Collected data
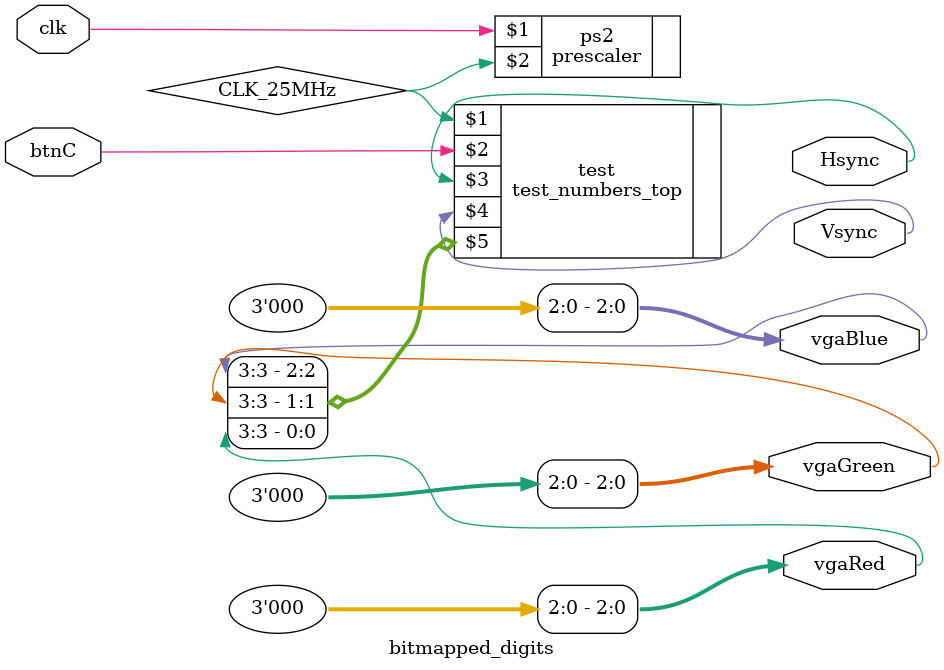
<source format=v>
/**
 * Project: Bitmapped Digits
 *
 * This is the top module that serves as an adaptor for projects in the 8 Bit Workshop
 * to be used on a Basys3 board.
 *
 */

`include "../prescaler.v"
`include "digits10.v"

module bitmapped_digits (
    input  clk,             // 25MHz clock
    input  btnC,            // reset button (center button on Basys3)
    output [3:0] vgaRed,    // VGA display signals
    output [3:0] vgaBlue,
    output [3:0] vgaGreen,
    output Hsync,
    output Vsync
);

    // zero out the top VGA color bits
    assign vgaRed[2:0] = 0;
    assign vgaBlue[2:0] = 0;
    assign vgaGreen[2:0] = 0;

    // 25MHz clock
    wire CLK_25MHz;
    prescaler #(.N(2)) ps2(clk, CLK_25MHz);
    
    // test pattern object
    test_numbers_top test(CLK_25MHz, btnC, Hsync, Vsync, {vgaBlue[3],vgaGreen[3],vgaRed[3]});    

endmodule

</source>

- WHAT YOU SHOULD DO:
Pull every line containing "vgaRed" out of the records.

- RESULT:
    output [3:0] vgaRed,    // VGA display signals
    assign vgaRed[2:0] = 0;
    test_numbers_top test(CLK_25MHz, btnC, Hsync, Vsync, {vgaBlue[3],vgaGreen[3],vgaRed[3]});    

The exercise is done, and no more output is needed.